**DOCUMENT SECTION:**
◆ ◆ ◆

First thing? Germ of the story. I imagine this is where most folks would come up with the conceptual twist that they're going to build things on, have every single thing move towards, become an unstoppable juggernaut, an army of warriors all focused on the same point, able to penetrate any armor and triumph.

 

Yeah, I didn't do that. Whoops.

 

Instead, I just had the idea (can't tell you what it is because then why would you read the story, duh), so I knew the basic setting and where to start turning over rocks to find stuff. I did this for awhile. Probably too long and we'll get to that later. Suffice it to say that "Cindy Says" takes place in just about the same time and geography as QUEEN OF NO TOMORROWS, but about five years before, give or take. Hell, I'm already hip deep in the world, should keep working with it, right? But I did need to nail down a lot of stuff, make sure the geography worked (thanks Google Maps!) and let stuff simmer in the back of my head.

 

For a couple weeks, while I sifted through my own photos and research photos and websites and the history books within reach. And like any good magpie, pretty soon, I have a very pretty pile of shiny things. But that's just a pile. It's not a house or bridge or any kind of structure you want to name in the service of this particular metaphor. It's just a pile of shiny things. Just like setting isn't a story, you dig?

 

So after a couple weeks of doing this in an on/off fashion (it is summer after all and the house still needs to be maintained and kids need to be kept from burning it all down) and it's about time to actually write out a synopsis, AKA pulling something from nothing. Sometimes I give myself little graphic design exercises here too, just coming up with logos for things or places, try to help orient myself visually and in time. It's also good for stalling.

◆ ◆ ◆

**EXCERPTED RECORDS:**
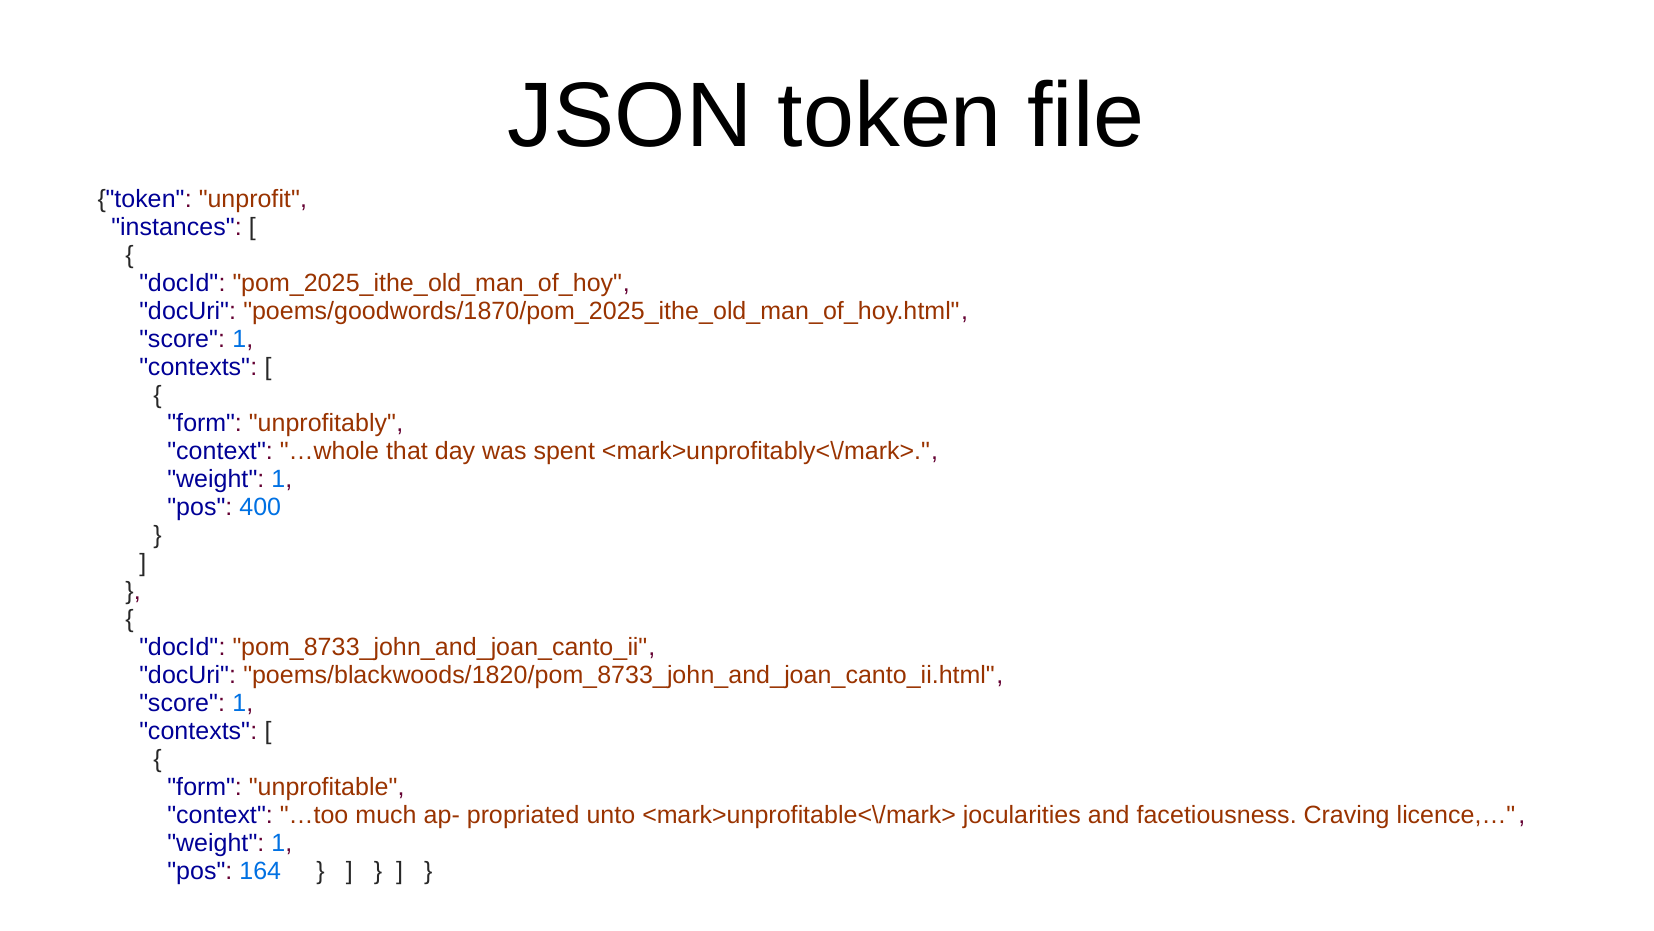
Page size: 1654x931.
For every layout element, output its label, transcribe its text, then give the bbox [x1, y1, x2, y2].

text_box {"token": "unprofit", "instances": [ { "docId": "pom_2025_ithe_old_man_of_hoy", "docUri": "poems/goodwords/1870/pom_2025_ithe_old_man_of_hoy.html", "score": 1, "contexts": [ { "form": "unprofitably", "context": "…whole that day was spent <mark>unprofitably<\/mark>.", "weight": 1, "pos": 400 } ] }, { "docId": "pom_8733_john_and_joan_canto_ii", "docUri": "poems/blackwoods/1820/pom_8733_john_and_joan_canto_ii.html", "score": 1, "contexts": [ { "form": "unprofitable", "context": "…too much ap- propriated unto <mark>unprofitable<\/mark> jocularities and facetiousness. Craving licence,…", "weight": 1, "pos": 164 } ] } ] } [82, 177, 1607, 916]
title JSON token file [82, 37, 1571, 177]
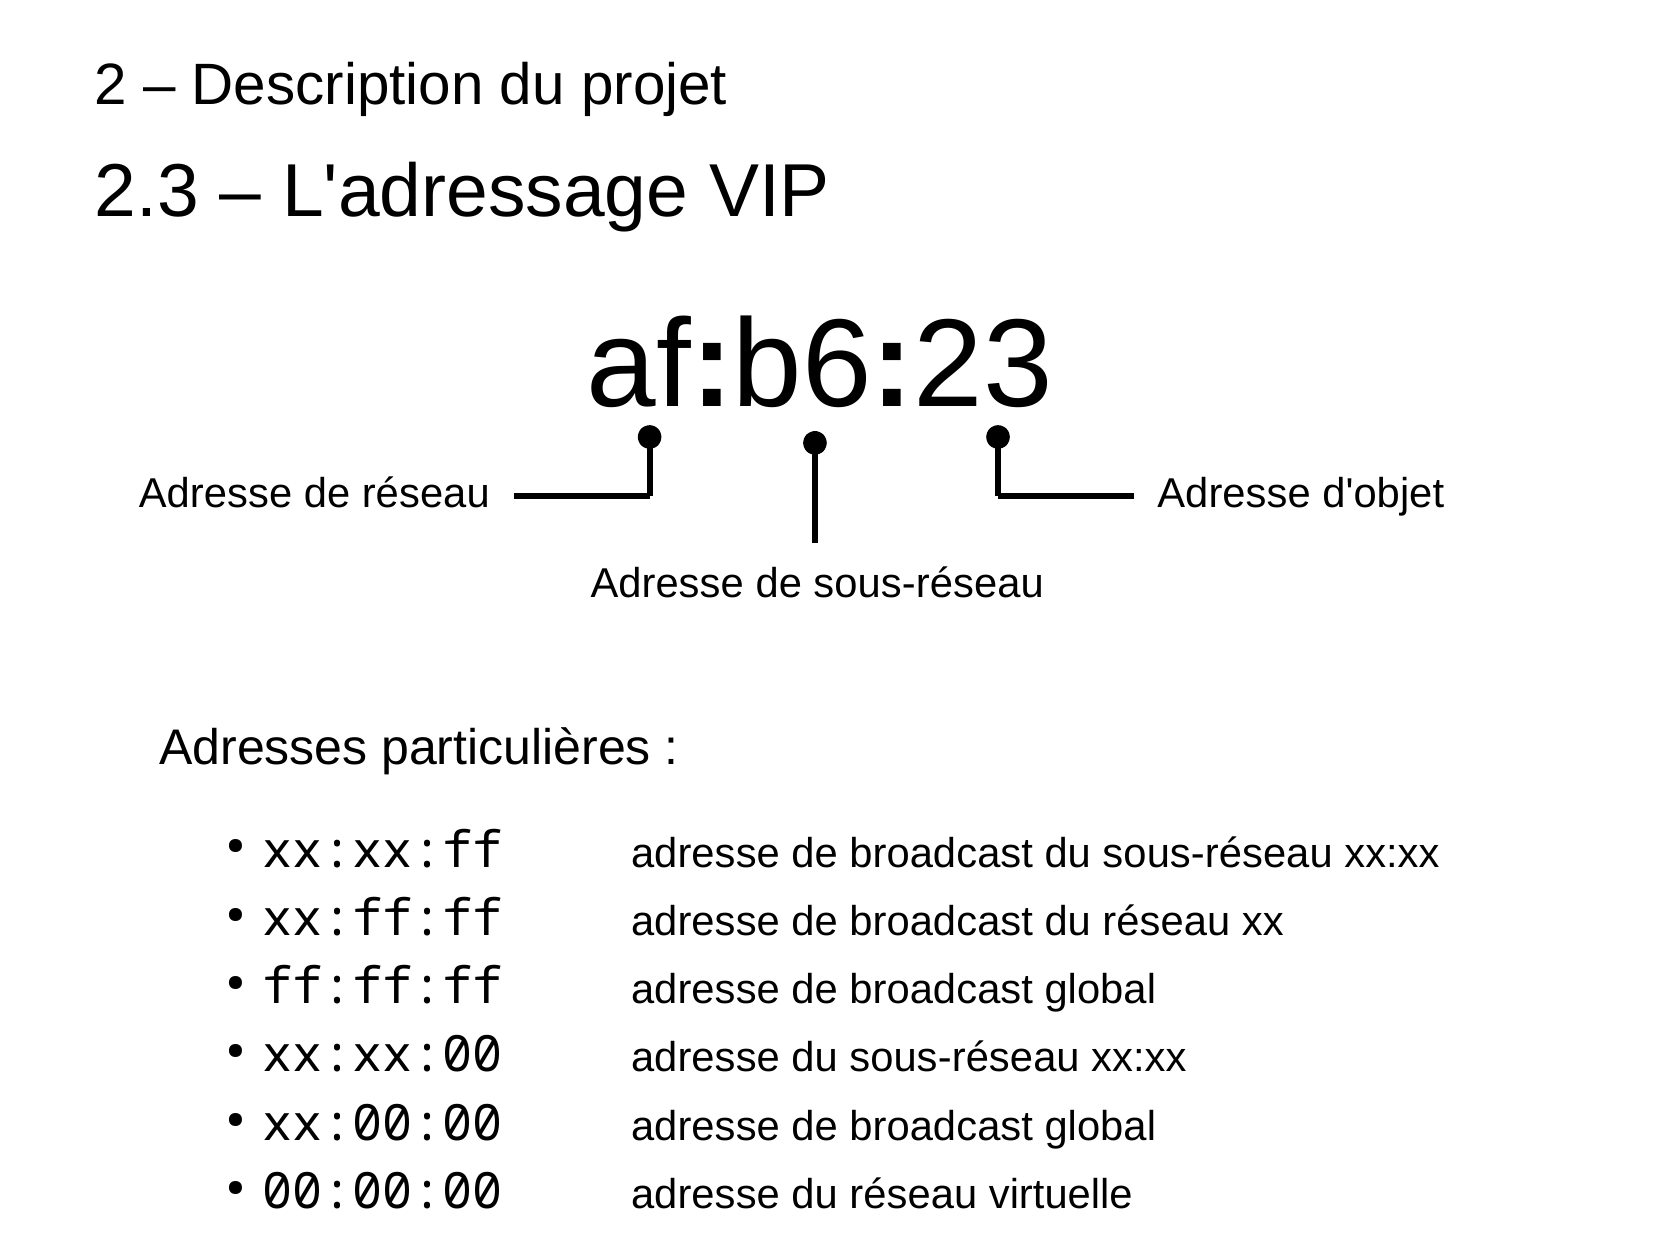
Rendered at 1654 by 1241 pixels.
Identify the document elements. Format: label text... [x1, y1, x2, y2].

title 2.3 – L'adressage VIP [94, 145, 1583, 237]
text_box xx:xx:ff adresse de broadcast du sous-réseau xx:xx xx:ff:ff adresse de broadcast du réseau xx ff:ff:ff adresse de broadcast global xx:xx:00 adresse du sous-réseau xx:xx xx:00:00 adresse de broadcast global 00:00:00 adresse du réseau virtuelle [208, 803, 1385, 1129]
text_box Adresse de sous-réseau [566, 543, 1068, 623]
text_box Adresse de réseau [115, 453, 514, 533]
text_box Adresse d'objet [1133, 453, 1468, 533]
text_box Adresses particulières : [141, 708, 697, 786]
text_box af:b6:23 [563, 276, 1077, 449]
title 2 – Description du projet [94, 38, 1583, 131]
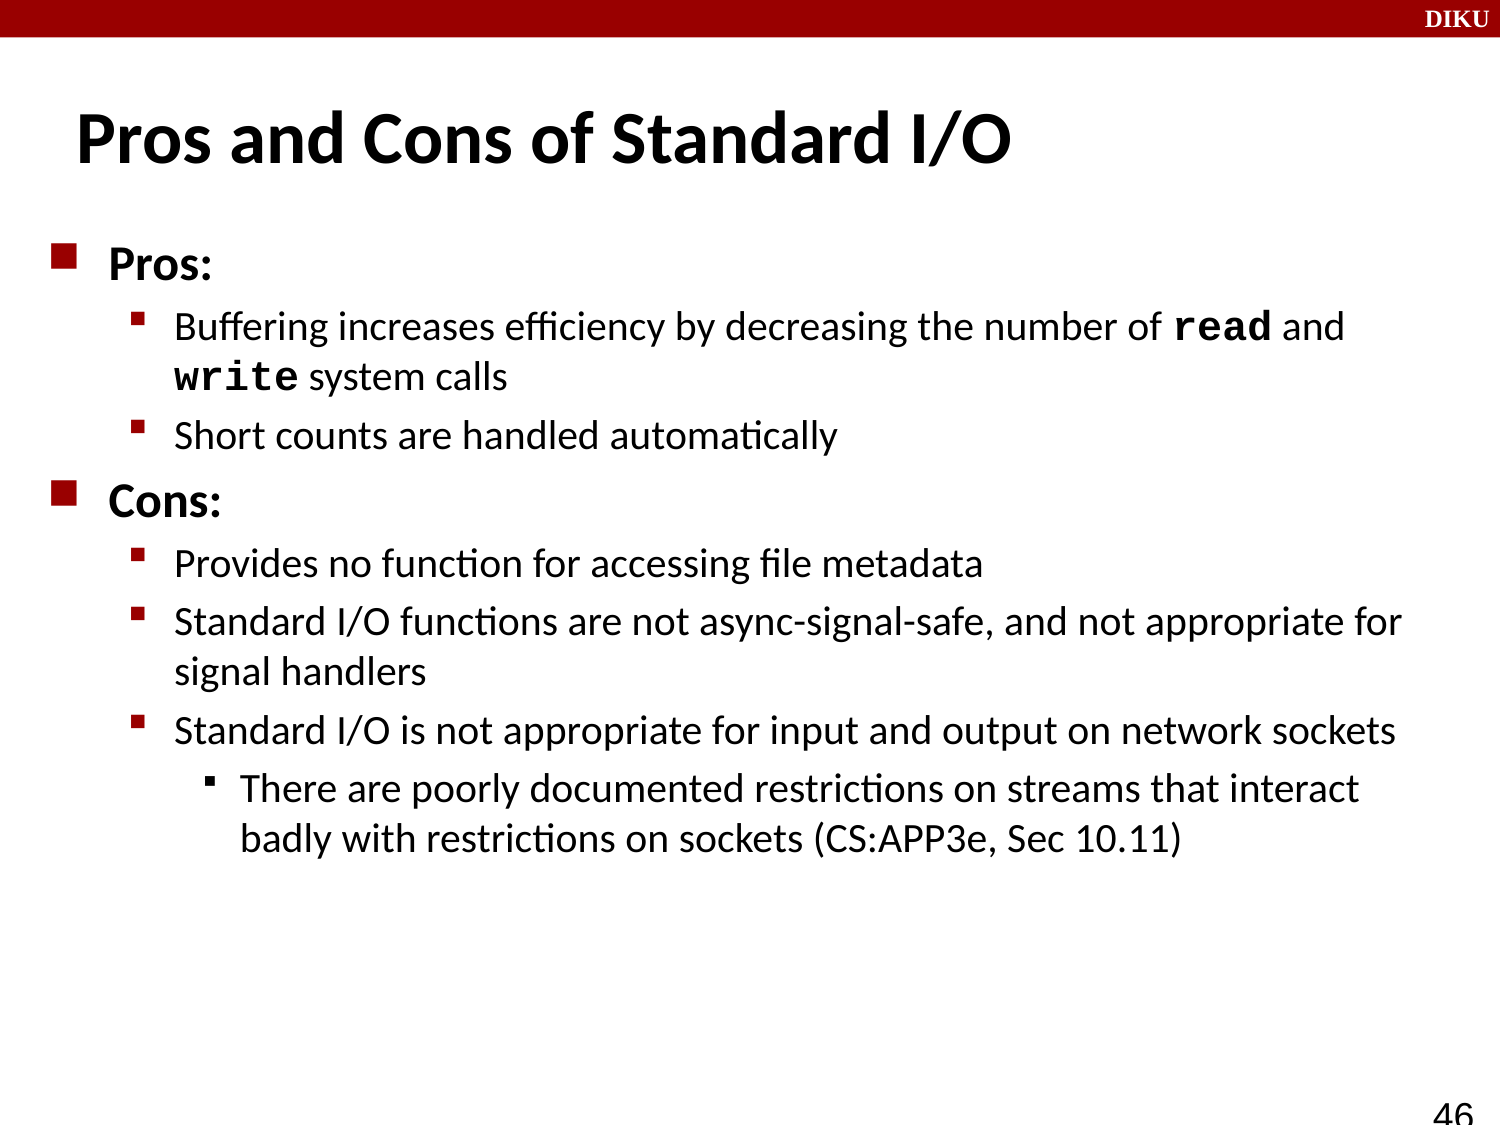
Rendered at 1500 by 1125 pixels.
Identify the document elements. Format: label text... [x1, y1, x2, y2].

text_box Pros and Cons of Standard I/O [61, 71, 1307, 197]
text_box Pros: Buffering increases efficiency by decreasing the number of read and write system calls Short counts are handled automatically Cons: Provides no function for accessing file metadata Standard I/O functions are not async-signal-safe, and not appropriate for signal handlers Standard I/O is not appropriate for input and output on network sockets There are poorly documented restrictions on streams that interact badly with restrictions on sockets (CS:APP3e, Sec 10.11) [37, 223, 1425, 1039]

◆ ◆ ◆

**TASKS TO CARRY OUT:**
A - In the writing-process post, which book does "Cindy Says" share roughly the same time and geography with?
B - Continue the writing-process post from its final sentence.
The records are drawn from a separate source and have no connection to the writing-process post.

**THE REPLIES:**
A - QUEEN OF NO TOMORROWS, though "Cindy Says" is set about five years earlier.

B -
 

 

(fun fact - the entire sequence that this was designed for was cut: whoops.) 

 

All that done, I sit down and actually write the synopsis. Not think about writing it or pretend I'm writing it or talk to myself about writing it, but putting it down on paper. Yeah, scary, right? Thing is just because it's on paper doesn't mean that it's set in stone. Don't panic. Something might occur to you and you can change it around, just be consistent.

 

Let's keep in mind that the target length for this story is 7500 words. That may sound daunting, but it's not. It's not a drop in the bucket, there's a little room to work with, but you gotta stay focused.

 

My synopsis came out at, uh, 1700 words. And that was telegraphing the last two thirds in an ever-sketchier manner.

 

Yeah, this isn't going to work. And I've run into the dreaded word limit several times before. Like every time I do this.

 

But I start writing anyways. What am I gonna do? There's no way there's room for this to all unfold. I think about begging for just 1500 more words. Maybe I could make it work.

 

This is also a dumb idea. Don't do this.

 

So let's review real quick. Say 7-9 days of research and background plotting, off and on. I couldn't tell you how many hours. But a few. Another maybe three hours if I'm being generous, of writing and unwriting and rewriting various parts of the synopsis. I'd say there's more or less three acts to the thing at this point. Three actual acts.

 

Sitting down to write, on Friday, I get rolling. A good day on a novel for me is maybe ten pages over 3-4 hours, but if I go past, I'll often start with a low tank the next day unless there's no other goddamn choice. Rolling. Rolling pretty well, actually. Fourteen pages over about six hours with some breaks. Dinner. Go back and do a little more, brings it close to sixteen.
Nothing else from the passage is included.